Subject: RE: "Derivative Work" for Software Defined
From: "Lawrence E. Rosen" <lrosen@rosenlaw.com>
Date: Wed, 15 Jan 2003 10:46:00 -0800

Scott,

> You keep returning to contract obligations. But, I'm not
> relying on any contract obligations. Any distribution that 
> includes copyrightable material from B needs the permission 
> of B's copyright owner. The hypothetical that I've presented 
> includes distribution of B. Thus, B's permission is needed. 
> I'm trying to understand the conditions the copyright owner 
> has attached to the copyright owner's offer of permission to 
> distribute B (the conditions in the GPL). So, the conditions 
> specified in the GPL are relevant to what someone needs to do 
> in order to legally distribute A+B, without regard to whether 
> A+B is has some special status as a protected copyrightable
> work (B's protectable status is enough).
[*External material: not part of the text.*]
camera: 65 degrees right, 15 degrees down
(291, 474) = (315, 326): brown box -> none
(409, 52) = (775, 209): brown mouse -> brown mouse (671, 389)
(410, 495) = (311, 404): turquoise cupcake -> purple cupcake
I keep returning to contract obligations because under copyright law
there are only a limited set of exclusive rights that may be licensed,
namely to make copies, prepare derivative works, distribute copies,
perform and display.  Where in the statute is there any reference to an
exclusive right to make a "work based on the Program" or a "Larger
Work"?  How is a court to interpret those phrases?  Why should the court
even try to do so?  Are those things more than a derivative work or
less?  Why is the licensor's interpretation of those phrases in any way
binding upon licensees?  

The GPL grants an unlimited right to make copies but a conditional right
to make derivative works (with some other words in the license about a
limited right to make a "work based on the Program").  The only way a
judge can interpret that license is to determine whether what is being
made -- your A+B, for example, where A is the GPL-licensed work --
involves making a copy of A or creating a derivative work of A.  If the
former, then the license is clear that there are no reciprocal
obligations.  If the latter, then the license is also clear that the
author of A+B must disclose his source code.  
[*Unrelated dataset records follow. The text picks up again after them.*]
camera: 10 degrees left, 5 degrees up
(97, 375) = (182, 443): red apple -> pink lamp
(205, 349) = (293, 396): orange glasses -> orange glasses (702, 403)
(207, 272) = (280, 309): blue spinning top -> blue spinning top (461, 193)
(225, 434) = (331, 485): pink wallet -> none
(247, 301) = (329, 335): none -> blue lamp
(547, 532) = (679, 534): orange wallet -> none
That's the question we've all been struggling with.  Does linking
require merely the making of a copy or is it the creation of a
derivative work?  We're now back at square one.  

How does the language you quoted from section 2 help the judge perform
that analysis?  Why should the judge care at all that those other words
are in the license, given that there is no proof whatsoever that the
licensee either read or assented to that extra language?  

If the GPL is just a copyright license then none of that extra language
matters.  The only question is, has a license been granted to make a
copy or to create a derivative work?

But if you've got a contract to which the licensee assented, then the
licensee is bound by the entire contract.  The court is required to
interpret a contract in light of the entire document, attempting to find
a consistent interpretation that most nearly satisfies the agreed
objectives of the parties.  The definitions in the contract will guide
its interpretation.

I am perplexed by the apparent reluctance of the authors of the GPL and
by you to allow the GPL to *also* be treated as a contract.  If one does
that, all the problems you're pointing out disappear.  There will no
longer be any ambiguity because the *contract* would have to be
interpreted as a whole, not merely as a copyright license.  What would
the GPL lose by also being treated as a contract?  

The GPL would have much to gain by being treated as a contract.  Most
importantly, it would become enforceable by any licensor and not just by
a copyright holder.

Your invitation to "sit back in the comfort of some overstuffed chairs,
possibly with a beverage in hand, and have a relaxing interactive
discussion" is gratefully accepted.  Depending upon the beverage I might
even be convinced of the correctness of your analysis, but that will
take more than one drink.  :-)  I think we're both going to be in
Seattle soon at the same meeting, so perhaps then????